Nosotros sentimos miedo durante días. Ellos llevan décadas sobreviviendo al horror. Nosotros tememos ser interceptados. Ellos nacen secuestrados. Nosotros tememos desaparecer. Ellos llevan generaciones siendo borrados del mapa, de la prensa, de la memoria y del derecho.

Y aun así levantan a sus hijos entre ruinas. Aun así escriben poesía. Aun así aman. Aun así resisten. Ese Sumud.

Por eso Palestina duele tanto. Porque Palestina es el último espejo moral del mundo. Y lo que cada gobierno hace frente a Palestina revela quién es realmente. No estamos navegando solamente hacia Gaza. Estamos navegando hacia el límite ético de nuestra época.

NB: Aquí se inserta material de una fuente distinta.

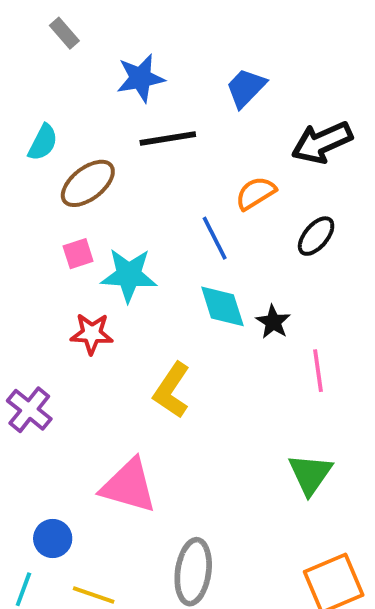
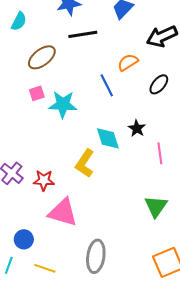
cyan semicircle: (43, 142) -> (19, 21), moved
cyan diamond: (222, 306) -> (108, 138), moved
red star: (92, 334) -> (44, 180), moved

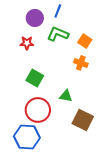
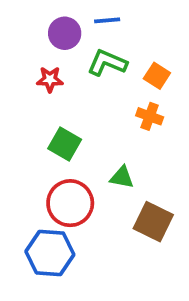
blue line: (58, 11) -> (107, 20), turned 64

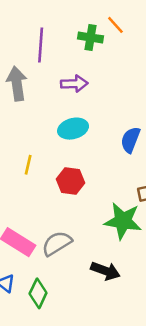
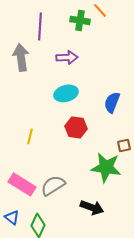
yellow line: (28, 165) -> (30, 136), moved
red hexagon: (71, 181) -> (76, 127), moved

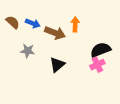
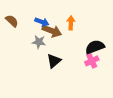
blue arrow: (33, 23) -> (42, 22), moved
gray star: (28, 51) -> (39, 42), moved

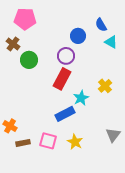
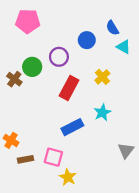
brown cross: (13, 44) -> (14, 79), moved
purple circle: (66, 56) -> (59, 57), moved
yellow cross: (105, 86) -> (102, 77), moved
cyan star: (81, 98) -> (102, 113), moved
yellow star: (75, 142) -> (68, 177), moved

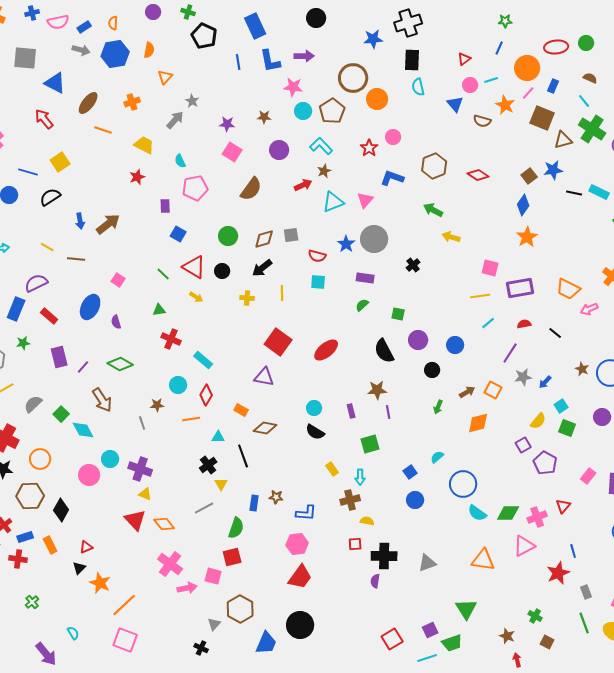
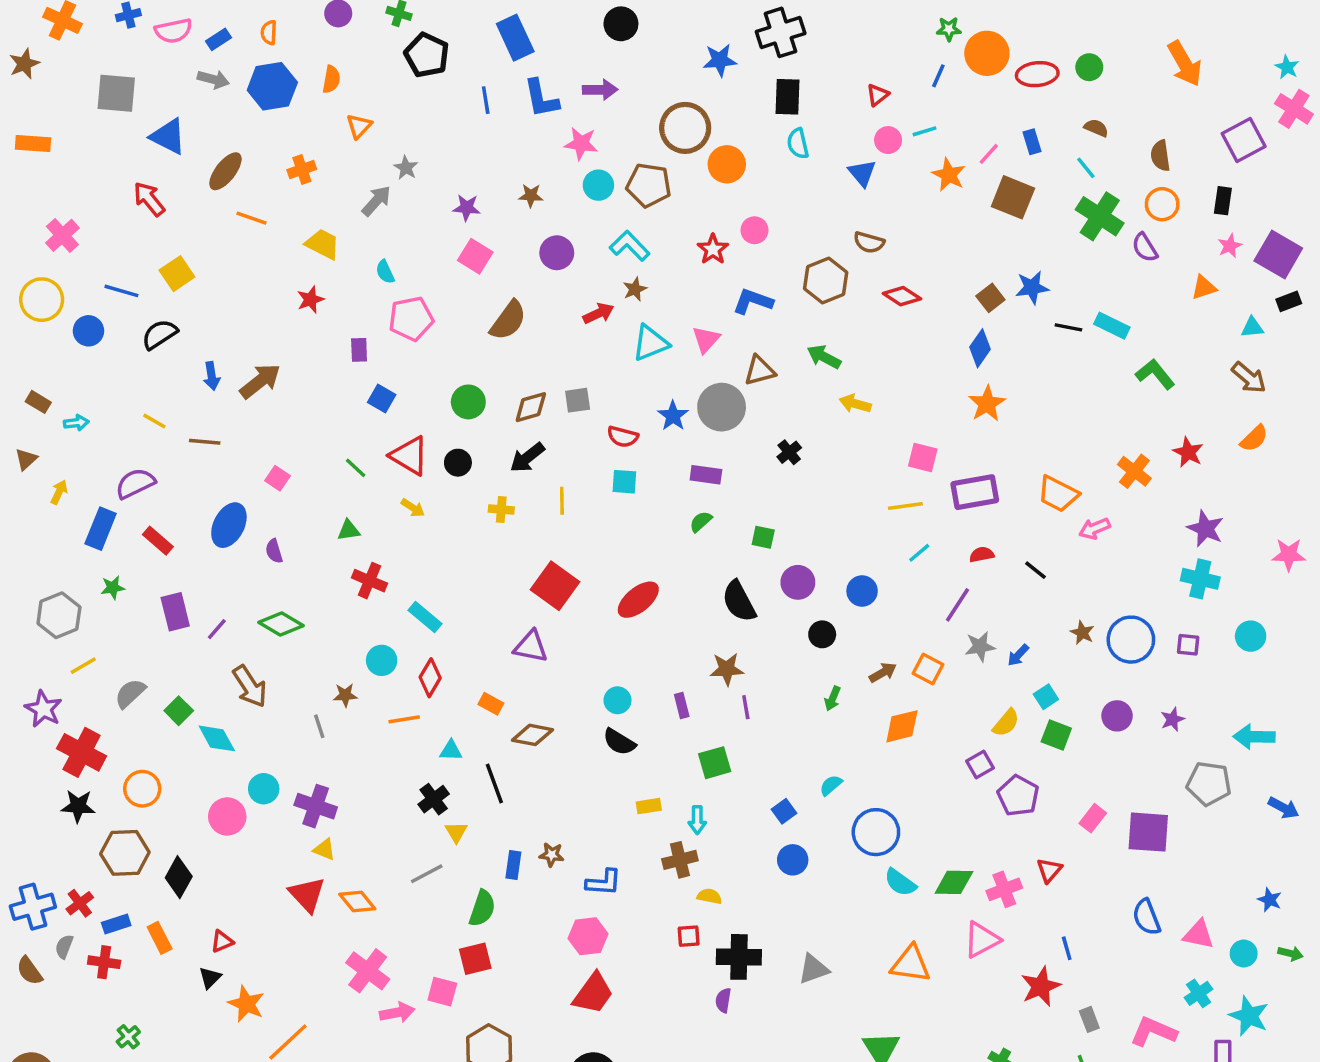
orange circle: (527, 68) -> (987, 53), moved
blue rectangle: (553, 86) -> (1032, 142), turned -40
brown pentagon: (332, 111) -> (649, 185), turned -30
brown semicircle: (482, 121) -> (869, 242), moved
brown triangle: (563, 140) -> (760, 371), moved
yellow rectangle: (332, 469) -> (649, 806), turned -64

Y quiero decir algo con toda la fuerza de mi corazón: si nos interceptan, si nos detienen, si nos hacen desaparecer, si nos silencian, que nadie diga después que no sabía. Que nadie vuelva a pronunciar la palabra «humanidad» con comodidad. Que nadie vuelva a hablar de democracia, libertad o derechos humanos mientras Palestina sigue siendo sacrificada frente a todos.

La neutralidad, en tiempos de exterminio, no es neutralidad. Es complicidad. El silencio no es prudencia. Es participación. Y la historia no absolverá a quienes pudieron actuar y eligieron mirar hacia otro lado.

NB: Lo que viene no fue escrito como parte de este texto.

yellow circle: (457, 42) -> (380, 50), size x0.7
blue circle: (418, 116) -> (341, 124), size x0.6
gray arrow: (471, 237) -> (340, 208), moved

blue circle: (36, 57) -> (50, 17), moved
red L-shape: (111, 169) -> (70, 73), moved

Hoy le hablo a la sociedad civil del mundo: despertad. Despertad antes de que la costumbre de la barbarie termine de destruirnos por dentro. Porque cuando un pueblo puede ser abandonado así, ningún pueblo está realmente a salvo. 

Le hablo también a los gobiernos, a Naciones Unidas, a la Unión Europea, a cada organismo internacional que todavía se atreve a pronunciar palabras como «derecho» o «justicia»: ¿De qué sirven sus tratados si no pueden proteger a un pueblo masacrado? ¿De qué sirven sus instituciones si el poder militar puede secuestrar civiles en aguas internacionales sin consecuencias? ¿De qué sirve el derecho internacional si solo existe para los débiles y desaparece frente a los aliados estratégicos?

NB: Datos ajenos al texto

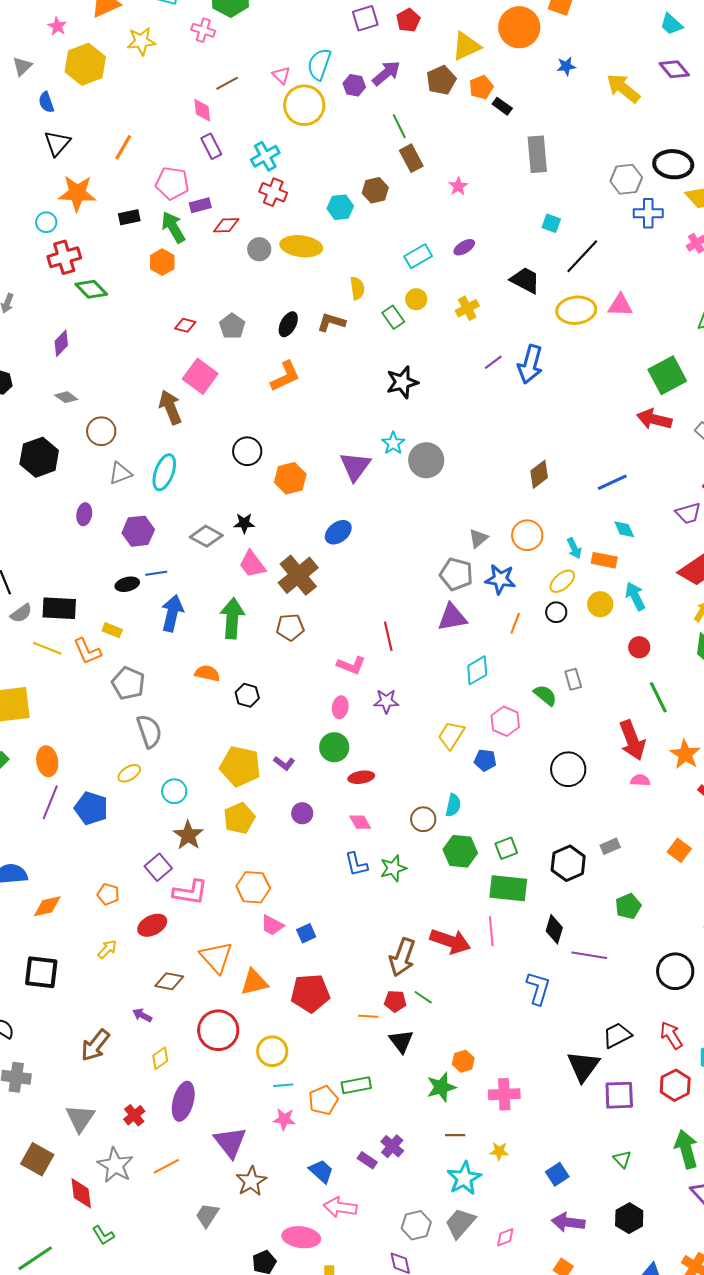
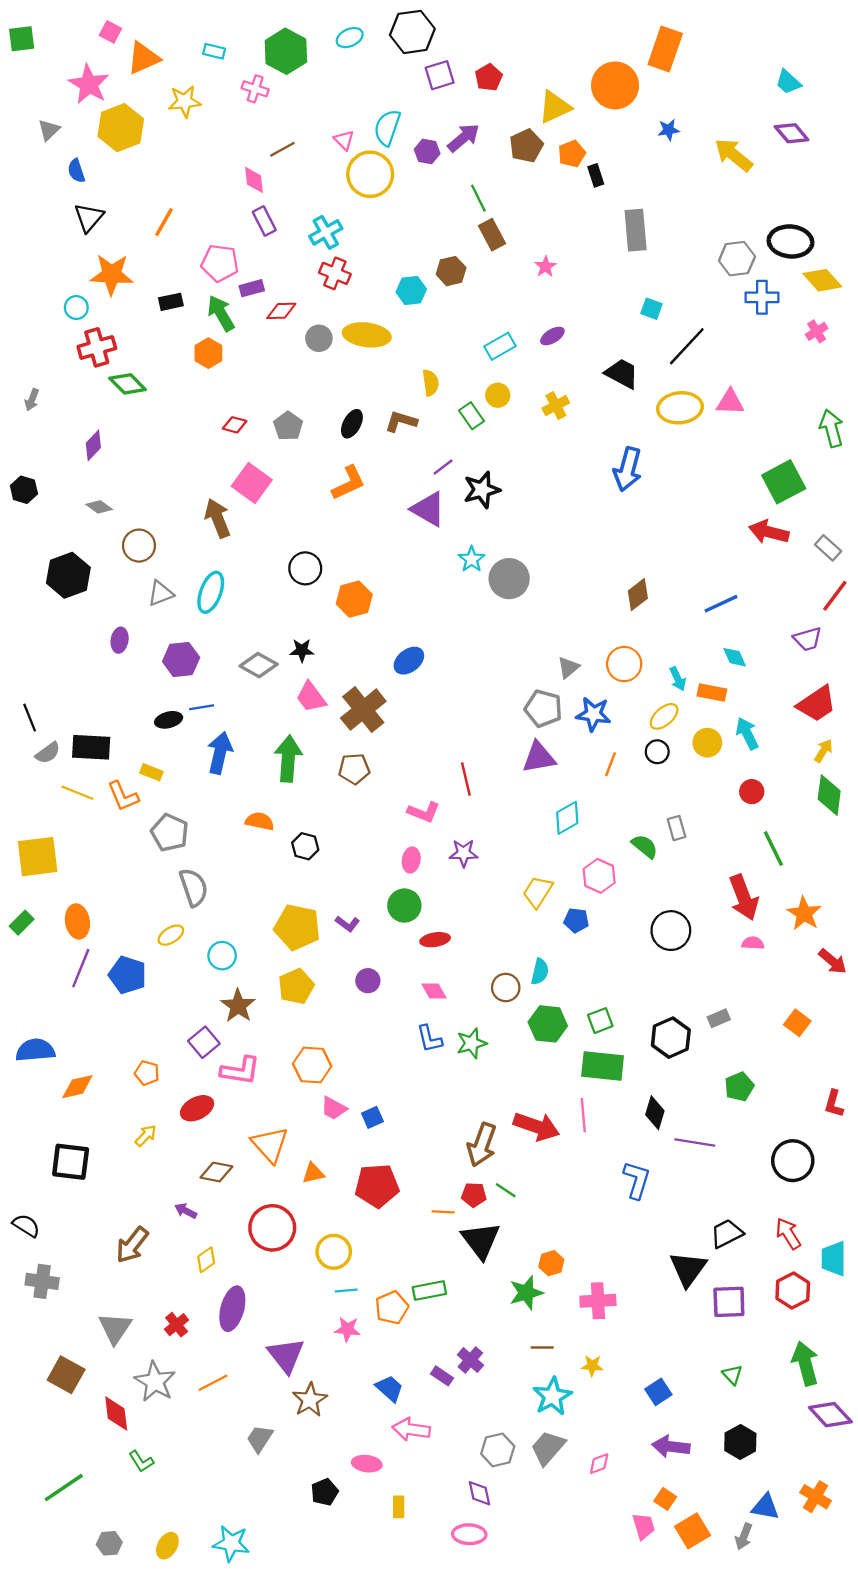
pink star: (57, 26) -> (89, 84), size x1.8
black rectangle: (502, 106) -> (596, 175), turned 36
purple line: (493, 362) -> (443, 467), moved
purple triangle: (355, 466) -> (428, 509), moved, turned -36
orange triangle: (254, 982) -> (313, 1173), size x0.7
black triangle: (401, 1041) -> (481, 1240), size x1.4
pink ellipse: (301, 1237) -> (367, 1464), size x0.7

La humanidad está siendo juzgada en Gaza. Y está suspendiendo el examen.

Pero todavía tengo un sueño, parafraseando aquel discurso memorable. Tengo el sueño de que un día los niños palestinos puedan dormir sin drones sobre sus cabezas. Tengo el sueño de que ninguna madre tenga que reconocer a su hijo por fragmentos de ropa entre escombros. Tengo el sueño de que el Mediterráneo vuelva a ser un puente entre pueblos y no una fosa común moral. Tengo el sueño de que la solidaridad deje de ser criminalizada y que ayudar a un pueblo hambriento no sea tratado como una amenaza. Tengo el sueño de que la justicia deje de ser selectiva. Que la dignidad deje de tener nacionalidad. Que la vida de un niño palestino valga exactamente lo mismo que cualquier otra vida sobre esta tierra.

Y sobre todo tengo el sueño de que no lleguemos demasiado tarde como humanidad. Porque Palestina no es una causa lejana. Palestina es el corazón del mundo. Y ahora mismo ese corazón está siendo destruido frente a nuestros ojos. Si Palestina cae en el olvido, caeremos todos con ella. 

Por eso seguimos navegando. Con miedo. Con dolor. Con el corazón roto. Pero también con la certeza profunda de que permanecer indiferentes habría sido infinitamente peor.

Que el mundo mire. Que el mundo despierte. Que el mundo actúe. Antes de que ya no quede nada humano que salvar.